I was very happy when I found out that we were going to have a field trip at the end of this unit, field trips are the best thing about school in my opinion, and I feel like we learn a lot during them. On our field trip we went to a museum in Iowa City to see one of Shakespeare's original portfolios. His portfolios are extremely rare and there only around 80 originals left in the world. They are important because the are a piece of history from a long time ago. They are the only ones left, and the only ones that we will ever have. I was also really intrigued by the high security system that the portfolio was in.
I feel that it is still very important that people learn about Shakespeare. He added so many words and phrases to the English language. He is a very important person in our history, and he created so many plays and ideas that we use today in movies.

Thursday, August 25, 2016

2016-2017 First Blog Post

Hey! This is my first blog for the 2016-2017 school year. Like every year, i'm going to set a few goals to hopefully accomplish by the end of the year. My academic goal is to do the best I can with the work i'm given. Get good grades, yes, but there's more to it. I want to be able to fully understand and enjoy each assignment. And, of course, learn everything i'm able to.  Next is my personal behavior goal. I'm going to try my best to have a new attitude towards school. Put simply, change my "I hate everything, this is boring, leave me alone, when does this class end" way of thinking to a more positive one. How i'm going to achieve this? Looking at the bright side of each class and project ( and try not get annoyed by annoying students i'm forced to work with....forget I said that ). Now for my improvement goal. There are a lot of things I want to improve on. My writing, for instance. I feel like my writing style is childish and sloppy. I also would like to improve my athletic abilities. Like my endurance. And I also want to include a personal goal. To make this blog feel more....well personal I guess, and less boring. Even though my personal goal isn't very original ( OK It's very original ), I want to expand my musical horizons. And I don't mean listen to different genres of music, I like what I like and I like it that way ( alternative-rock and post-grunge thank you very much ).
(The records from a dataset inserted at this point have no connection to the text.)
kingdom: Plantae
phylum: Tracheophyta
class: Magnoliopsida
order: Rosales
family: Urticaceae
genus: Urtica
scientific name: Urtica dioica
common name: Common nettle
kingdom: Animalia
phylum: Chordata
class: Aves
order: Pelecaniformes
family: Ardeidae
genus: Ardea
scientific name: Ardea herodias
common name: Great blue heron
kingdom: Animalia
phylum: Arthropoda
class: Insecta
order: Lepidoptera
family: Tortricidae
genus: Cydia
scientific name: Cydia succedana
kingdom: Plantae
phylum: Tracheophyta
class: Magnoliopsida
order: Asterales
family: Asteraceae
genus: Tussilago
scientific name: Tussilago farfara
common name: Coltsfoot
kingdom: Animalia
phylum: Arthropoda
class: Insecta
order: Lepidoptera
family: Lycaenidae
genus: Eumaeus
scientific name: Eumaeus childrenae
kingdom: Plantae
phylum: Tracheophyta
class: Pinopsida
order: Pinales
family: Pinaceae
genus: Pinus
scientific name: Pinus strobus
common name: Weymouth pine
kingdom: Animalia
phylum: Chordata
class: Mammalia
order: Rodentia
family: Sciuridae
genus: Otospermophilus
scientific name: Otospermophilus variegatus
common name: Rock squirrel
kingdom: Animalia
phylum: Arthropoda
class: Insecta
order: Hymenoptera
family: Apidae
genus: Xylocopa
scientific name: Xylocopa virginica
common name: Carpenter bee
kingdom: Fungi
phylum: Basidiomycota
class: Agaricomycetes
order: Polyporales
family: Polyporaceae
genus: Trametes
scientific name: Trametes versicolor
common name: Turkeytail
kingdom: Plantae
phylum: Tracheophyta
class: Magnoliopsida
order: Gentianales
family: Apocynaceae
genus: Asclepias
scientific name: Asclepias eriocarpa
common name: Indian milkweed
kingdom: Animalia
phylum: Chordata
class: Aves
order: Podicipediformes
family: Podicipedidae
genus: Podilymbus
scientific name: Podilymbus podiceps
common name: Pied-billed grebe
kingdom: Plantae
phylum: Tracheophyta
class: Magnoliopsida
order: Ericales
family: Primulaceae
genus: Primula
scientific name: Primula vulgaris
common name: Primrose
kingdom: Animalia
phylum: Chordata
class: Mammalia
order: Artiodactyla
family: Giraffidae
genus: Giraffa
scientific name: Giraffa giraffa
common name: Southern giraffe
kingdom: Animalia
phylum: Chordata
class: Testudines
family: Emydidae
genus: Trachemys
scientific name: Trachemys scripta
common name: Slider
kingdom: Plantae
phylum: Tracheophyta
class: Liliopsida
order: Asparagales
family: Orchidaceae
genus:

I have about two main bands that I listen to daily, and I want to increase that number. And my other personal goal is to read more books than last year. Well, thats it. Thanks for reading.

Thursday, June 2, 2016

Westward Expansion Project

For my Westward Expansion project I did the Major Religions in the West. The partner aka the Toad I worked with was Whitney Smith. Even though we "bicker" we are great friends and we work well together. Hopefully you can tell that we put a lot of effort in out Prezi.